I would love to be able to SET multiple_planning; on a cursor to be able to say “yes I know that reversing would be UB, and I have set a limit so I don’t care if results aren’t streamed, so please just try everything you can.” In general I wish there were better ways to tell these systems you know what you’re doing.
There could also be a “clean the slate” streaming directive, which means “I started the query again, please scratch what got delivered already”.
That effictively means the client cannot actually start processing the results before everything is received. Because you would have to undo everything you did with the data you received before. So basically this would simply be a non streaming version.
I believe the best you can do is to delay streaming. Now you have the problem of deciding when to start...
The decisions a database makes aren't semi-arbitrarily: they are completely based on your statistics. Usually wrong decisions are caused by outdated statistics.
The statistics cant accurately represent most data distributions, and errors stack multiplicativly with deep query plans. Typical query plans, even with fresh statistics, are lucky to be within a factor of 10, or even 100 of the true cost of running the query.

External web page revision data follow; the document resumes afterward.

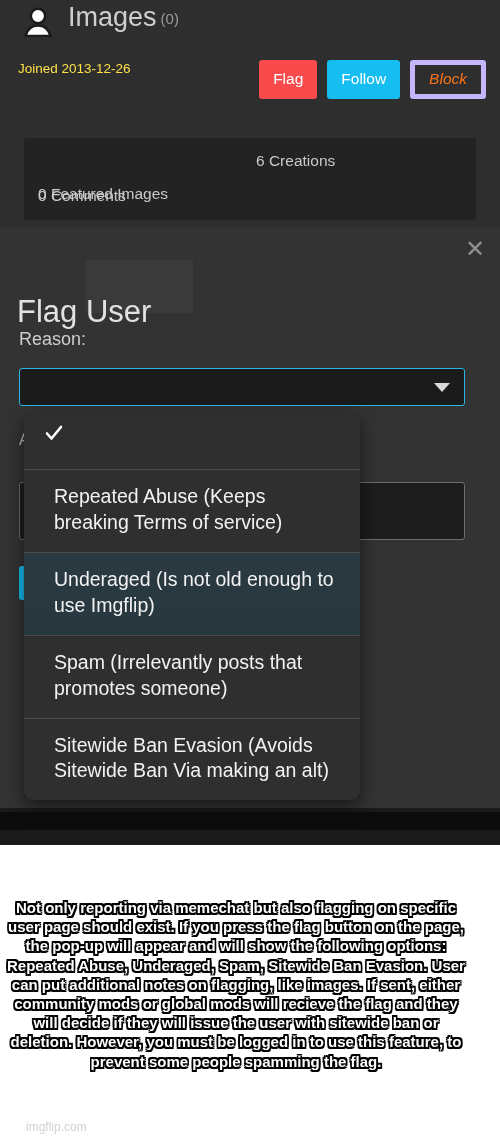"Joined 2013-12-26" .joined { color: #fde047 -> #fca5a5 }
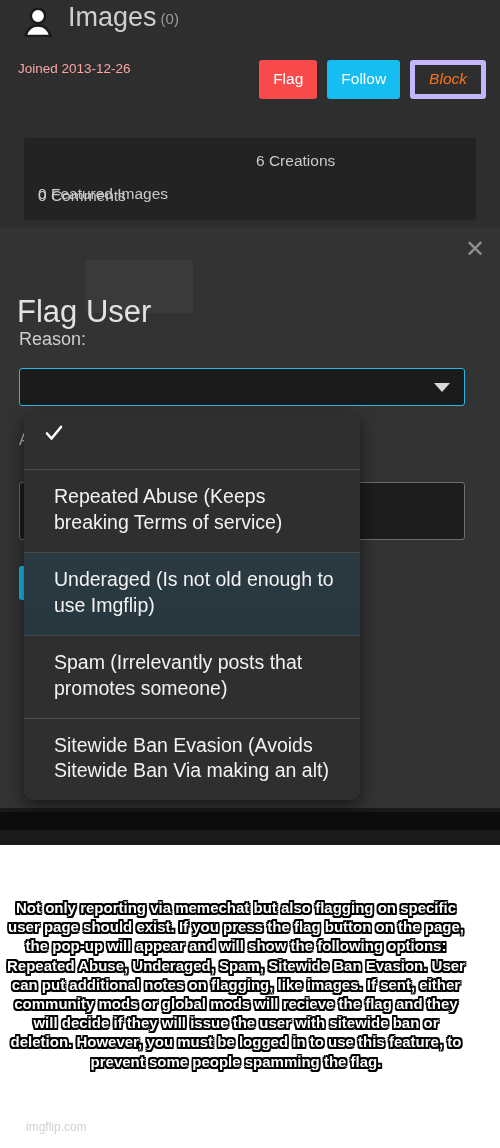"Repeated Abuse (Keeps breaking Terms" .dd-item { padding: 14px 16px 16px 30px -> 14px 16px 16px 40px }
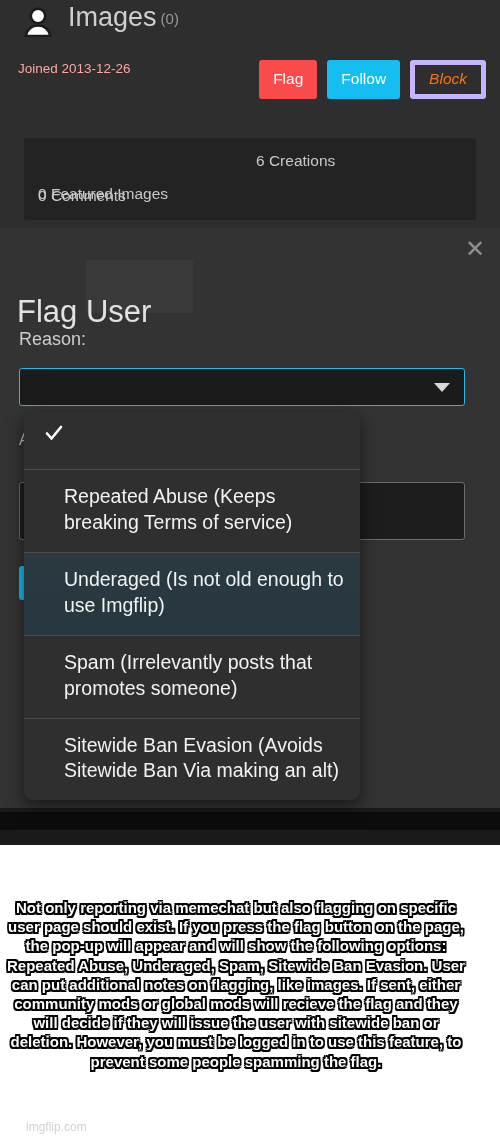"Underaged (Is not old enough" div.dd-item { html: <div> <span>Underaged (Is not old enough to use Imgflip)</span> </div> -> none }
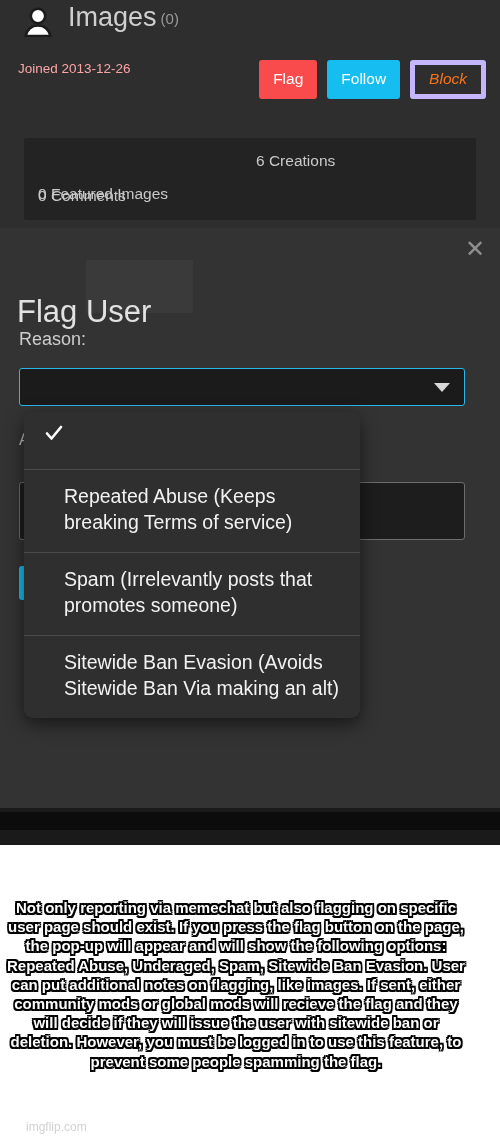"Not only reporting via memechat" .caption-text { font-size: 15px -> 12px }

I would be interested to have some academic pointers or actual benchmarks about that claim
Unfortunately the benchmarks I ran to get that knowledge aren't public. They were run on a ~1TB database of the production data of a mid size web company. They spanned thousands of different queries. They were trying to answer the question "is our business better off to have out of date statistics or fresh statistics", and out conclusion was that fresh statistics were too risky because they can cause a query plan to change unexpectedly in the middle of the night, and the whole database to fall over from resource exhaustion as some common query now takes hours to complete. The companies most costly downtime had already been caused by that once.

We instead generated statistics on a backup copy, then loadtested that the statistics worked acceptably, and then wrote those statistics to the production database. We did that every 3 months, because we found that outdated statistics didn't really have any appreciable performance impact, and performance degradation was gradual rather than a cliff.